Anarchism: Its Philosophy and Ideal (1896)

Author: Peter Kropotkin was a Russian philosopher, evolutionary theorist, and economist, promoter of anarchy- communism (looks to abolish capitalism, the state, and private property and promote common ownership in production), influenced by Pierre- Joseph Proudhon and John Stuart Mill, wealthy upbringing but rejected his “princely” title at a young age, influenced by republican readings and his time working under Tsar Alexander II, spent time working alongside the International Workingmen’s Association and other anarchist associations and was imprisoned for his activities
Context: Tsar Nicholas II had his formal coronation to Russian leader in 1896, Tsar Nicholas had previously turned down attempts for some democracy and stated that he would do everything to maintain an absolute autocracy
Language: Asks many questions in the beginning to force people to think critically about their society and these issues, his writing is not advanced and is at a level that is easy for most to read
Audience: The common man, he uses his simple language to express to all the issues with the current state of society and how much bettered all would be without certain institutions
Intent: To make people question the institutions of society which they take for granted and assume need to be in place (ex. questioning the usefulness of the police by showing how they have missed opportunities to protect the people)
Message: That men are corrupted by the institutions and that without these unnecessary objects of society there will not be places to harbor “coercion” (ex. that state- run prisons have allowed for many crimes to occur within their walls), believes that institutions only cover up the issues within society and that they do not address the needs of the people, without the institutions people would more easily be able to address the root of human issues and create a better “means for preventing anti-social acts”

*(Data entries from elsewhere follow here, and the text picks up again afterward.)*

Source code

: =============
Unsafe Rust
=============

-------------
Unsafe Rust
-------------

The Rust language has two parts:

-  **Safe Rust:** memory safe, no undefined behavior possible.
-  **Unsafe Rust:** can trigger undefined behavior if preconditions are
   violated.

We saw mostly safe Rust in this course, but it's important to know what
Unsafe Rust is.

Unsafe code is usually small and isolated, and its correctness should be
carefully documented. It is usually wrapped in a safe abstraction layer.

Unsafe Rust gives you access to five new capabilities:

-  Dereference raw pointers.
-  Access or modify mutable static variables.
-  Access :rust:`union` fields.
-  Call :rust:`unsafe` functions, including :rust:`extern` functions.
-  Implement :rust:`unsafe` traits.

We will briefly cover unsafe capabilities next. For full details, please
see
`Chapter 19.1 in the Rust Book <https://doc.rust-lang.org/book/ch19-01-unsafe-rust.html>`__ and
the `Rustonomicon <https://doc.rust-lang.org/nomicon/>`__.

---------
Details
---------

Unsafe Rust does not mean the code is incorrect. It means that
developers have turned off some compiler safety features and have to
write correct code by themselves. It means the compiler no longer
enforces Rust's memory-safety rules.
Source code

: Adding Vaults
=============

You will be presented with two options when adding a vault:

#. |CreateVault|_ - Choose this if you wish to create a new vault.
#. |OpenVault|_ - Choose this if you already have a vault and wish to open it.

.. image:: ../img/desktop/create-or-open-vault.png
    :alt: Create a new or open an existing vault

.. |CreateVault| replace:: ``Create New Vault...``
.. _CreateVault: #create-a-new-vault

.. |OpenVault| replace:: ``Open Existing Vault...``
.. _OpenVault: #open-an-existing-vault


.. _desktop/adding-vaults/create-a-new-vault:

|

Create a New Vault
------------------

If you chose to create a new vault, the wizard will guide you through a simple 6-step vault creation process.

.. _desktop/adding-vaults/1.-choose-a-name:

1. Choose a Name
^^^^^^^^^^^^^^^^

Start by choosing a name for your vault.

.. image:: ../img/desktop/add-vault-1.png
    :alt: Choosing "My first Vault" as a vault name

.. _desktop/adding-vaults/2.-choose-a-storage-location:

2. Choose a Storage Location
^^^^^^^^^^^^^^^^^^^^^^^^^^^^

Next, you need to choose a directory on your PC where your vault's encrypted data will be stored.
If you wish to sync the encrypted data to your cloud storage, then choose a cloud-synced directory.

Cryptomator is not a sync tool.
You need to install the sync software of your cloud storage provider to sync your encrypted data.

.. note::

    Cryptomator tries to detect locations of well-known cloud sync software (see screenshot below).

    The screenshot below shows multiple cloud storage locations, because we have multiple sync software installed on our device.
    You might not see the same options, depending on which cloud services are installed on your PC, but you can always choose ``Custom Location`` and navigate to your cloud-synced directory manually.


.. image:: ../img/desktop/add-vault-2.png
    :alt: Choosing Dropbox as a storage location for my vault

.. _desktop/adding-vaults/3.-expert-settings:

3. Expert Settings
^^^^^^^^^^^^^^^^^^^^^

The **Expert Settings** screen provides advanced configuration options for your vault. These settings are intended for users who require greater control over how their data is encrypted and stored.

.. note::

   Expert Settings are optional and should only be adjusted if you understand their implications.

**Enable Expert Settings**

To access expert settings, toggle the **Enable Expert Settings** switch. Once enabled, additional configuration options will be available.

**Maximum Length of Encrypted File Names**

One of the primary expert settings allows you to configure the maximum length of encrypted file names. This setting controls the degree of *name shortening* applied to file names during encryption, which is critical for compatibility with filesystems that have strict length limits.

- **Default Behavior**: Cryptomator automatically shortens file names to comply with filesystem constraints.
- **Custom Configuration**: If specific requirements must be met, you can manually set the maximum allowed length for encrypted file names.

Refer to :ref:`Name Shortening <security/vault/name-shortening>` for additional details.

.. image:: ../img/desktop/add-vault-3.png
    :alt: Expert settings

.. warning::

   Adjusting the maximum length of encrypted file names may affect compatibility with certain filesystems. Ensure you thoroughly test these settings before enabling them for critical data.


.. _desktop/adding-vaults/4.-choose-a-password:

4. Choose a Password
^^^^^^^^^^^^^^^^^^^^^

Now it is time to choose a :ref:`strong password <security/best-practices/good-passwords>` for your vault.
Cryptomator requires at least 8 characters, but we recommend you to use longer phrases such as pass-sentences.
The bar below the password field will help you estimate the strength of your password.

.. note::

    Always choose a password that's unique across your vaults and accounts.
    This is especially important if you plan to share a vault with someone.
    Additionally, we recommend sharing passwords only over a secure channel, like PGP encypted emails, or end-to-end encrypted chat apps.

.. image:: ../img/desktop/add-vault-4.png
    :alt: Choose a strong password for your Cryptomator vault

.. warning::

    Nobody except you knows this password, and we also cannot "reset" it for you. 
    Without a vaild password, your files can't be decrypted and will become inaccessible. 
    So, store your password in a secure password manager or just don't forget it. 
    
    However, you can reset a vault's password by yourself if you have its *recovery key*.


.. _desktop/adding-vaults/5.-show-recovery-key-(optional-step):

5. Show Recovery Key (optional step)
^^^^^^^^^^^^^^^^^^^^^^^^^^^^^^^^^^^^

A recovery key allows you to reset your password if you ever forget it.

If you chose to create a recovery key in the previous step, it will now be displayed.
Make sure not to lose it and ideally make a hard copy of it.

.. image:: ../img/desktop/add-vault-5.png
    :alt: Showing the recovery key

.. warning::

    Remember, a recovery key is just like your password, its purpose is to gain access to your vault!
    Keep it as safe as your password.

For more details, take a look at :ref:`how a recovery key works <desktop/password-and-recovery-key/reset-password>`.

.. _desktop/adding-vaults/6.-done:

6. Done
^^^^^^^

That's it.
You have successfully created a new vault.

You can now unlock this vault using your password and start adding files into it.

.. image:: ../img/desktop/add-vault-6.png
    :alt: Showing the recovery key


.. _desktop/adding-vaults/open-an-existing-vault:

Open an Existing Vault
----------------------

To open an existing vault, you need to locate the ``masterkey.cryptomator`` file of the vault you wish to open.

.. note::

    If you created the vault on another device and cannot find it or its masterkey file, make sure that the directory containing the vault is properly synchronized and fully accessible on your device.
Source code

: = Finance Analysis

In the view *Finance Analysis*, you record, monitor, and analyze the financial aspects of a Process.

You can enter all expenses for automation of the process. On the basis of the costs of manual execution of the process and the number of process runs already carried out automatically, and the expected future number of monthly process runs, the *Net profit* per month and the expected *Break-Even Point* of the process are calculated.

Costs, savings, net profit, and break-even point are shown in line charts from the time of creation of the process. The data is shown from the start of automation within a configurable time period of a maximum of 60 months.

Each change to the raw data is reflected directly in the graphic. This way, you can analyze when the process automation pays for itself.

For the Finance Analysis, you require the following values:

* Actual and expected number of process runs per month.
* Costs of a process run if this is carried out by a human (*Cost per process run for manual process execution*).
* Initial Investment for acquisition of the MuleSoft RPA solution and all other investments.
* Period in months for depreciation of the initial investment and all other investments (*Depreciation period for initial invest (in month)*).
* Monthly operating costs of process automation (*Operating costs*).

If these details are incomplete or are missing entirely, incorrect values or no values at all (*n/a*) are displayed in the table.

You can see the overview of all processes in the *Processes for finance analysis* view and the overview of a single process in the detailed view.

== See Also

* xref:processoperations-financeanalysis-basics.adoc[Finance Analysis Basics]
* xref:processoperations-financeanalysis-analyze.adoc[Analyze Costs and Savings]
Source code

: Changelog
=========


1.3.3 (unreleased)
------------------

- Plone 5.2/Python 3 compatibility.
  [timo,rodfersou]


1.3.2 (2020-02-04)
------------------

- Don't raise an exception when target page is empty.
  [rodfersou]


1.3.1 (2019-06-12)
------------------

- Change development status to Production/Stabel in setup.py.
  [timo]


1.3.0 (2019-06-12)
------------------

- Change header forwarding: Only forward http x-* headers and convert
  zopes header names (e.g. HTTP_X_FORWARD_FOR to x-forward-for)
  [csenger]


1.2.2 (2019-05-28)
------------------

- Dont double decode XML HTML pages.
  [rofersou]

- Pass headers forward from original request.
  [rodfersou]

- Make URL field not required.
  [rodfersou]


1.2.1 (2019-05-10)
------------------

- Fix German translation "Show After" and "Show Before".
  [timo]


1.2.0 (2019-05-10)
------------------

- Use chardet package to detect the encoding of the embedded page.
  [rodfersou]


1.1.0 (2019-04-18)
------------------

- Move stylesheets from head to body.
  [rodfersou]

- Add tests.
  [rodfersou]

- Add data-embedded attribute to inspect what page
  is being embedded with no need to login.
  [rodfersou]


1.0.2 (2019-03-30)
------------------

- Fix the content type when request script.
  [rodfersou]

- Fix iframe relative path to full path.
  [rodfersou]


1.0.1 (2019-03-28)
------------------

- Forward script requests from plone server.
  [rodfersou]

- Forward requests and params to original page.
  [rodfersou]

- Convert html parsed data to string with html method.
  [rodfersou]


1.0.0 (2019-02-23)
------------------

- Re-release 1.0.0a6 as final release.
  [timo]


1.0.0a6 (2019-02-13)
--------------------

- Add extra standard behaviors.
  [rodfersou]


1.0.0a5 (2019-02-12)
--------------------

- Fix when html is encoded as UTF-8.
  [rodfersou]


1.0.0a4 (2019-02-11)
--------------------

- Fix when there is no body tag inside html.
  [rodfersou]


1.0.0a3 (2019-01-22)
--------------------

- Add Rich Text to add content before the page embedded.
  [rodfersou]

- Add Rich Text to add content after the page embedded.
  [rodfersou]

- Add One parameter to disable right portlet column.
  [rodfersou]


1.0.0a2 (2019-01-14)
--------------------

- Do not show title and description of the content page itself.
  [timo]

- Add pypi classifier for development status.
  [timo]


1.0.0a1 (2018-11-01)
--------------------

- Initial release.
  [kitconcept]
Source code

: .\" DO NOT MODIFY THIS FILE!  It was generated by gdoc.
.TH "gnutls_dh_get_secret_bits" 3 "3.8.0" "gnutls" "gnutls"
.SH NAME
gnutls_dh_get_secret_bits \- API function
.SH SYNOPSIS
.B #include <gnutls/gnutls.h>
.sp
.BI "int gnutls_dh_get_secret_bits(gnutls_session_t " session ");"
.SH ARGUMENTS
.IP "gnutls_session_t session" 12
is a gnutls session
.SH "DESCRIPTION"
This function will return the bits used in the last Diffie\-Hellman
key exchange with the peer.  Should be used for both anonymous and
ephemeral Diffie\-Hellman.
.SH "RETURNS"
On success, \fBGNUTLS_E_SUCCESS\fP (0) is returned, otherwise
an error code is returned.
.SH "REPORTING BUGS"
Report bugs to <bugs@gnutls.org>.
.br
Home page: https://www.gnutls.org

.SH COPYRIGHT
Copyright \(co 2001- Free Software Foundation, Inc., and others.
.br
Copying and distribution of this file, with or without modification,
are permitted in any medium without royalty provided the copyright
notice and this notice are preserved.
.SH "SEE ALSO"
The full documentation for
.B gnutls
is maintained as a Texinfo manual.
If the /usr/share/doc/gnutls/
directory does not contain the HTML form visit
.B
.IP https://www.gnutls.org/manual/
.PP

3 thoughts on “Anarchism: Its Philosophy and Ideal (1896)

  1. This seems to be a man discontent with his domestic regime; this essay may very well have had the intention to advocate for the extreme so as to be able to negotiate a desirable middle ground. He may not actually have wanted anarchy in its purest form, but rather to give his side some breathing room so as to negotiate for a lesser presence of law enforcement agencies instead of eradicating them altogether. The development of my idea comes from the background you give on him.

  2. I found your mention of Kropotkin’s questions useful for discussion. It’s important to mention that he sought to engage his audience by asking them to think critically about the society in which they lived. He most likely took this approach to arouse emotions and reactions of those to whom he was attempting to reach.

  3. Understanding Peter Kropotkin as an individual who separated himself from the title, label and thereby institution of royalty or elite is helpful when reading this piece. His character is against this kind of categorization and institutionalization which leads him in turn to question the usefulness of institution and urge people to be more independent and think/do for themselves.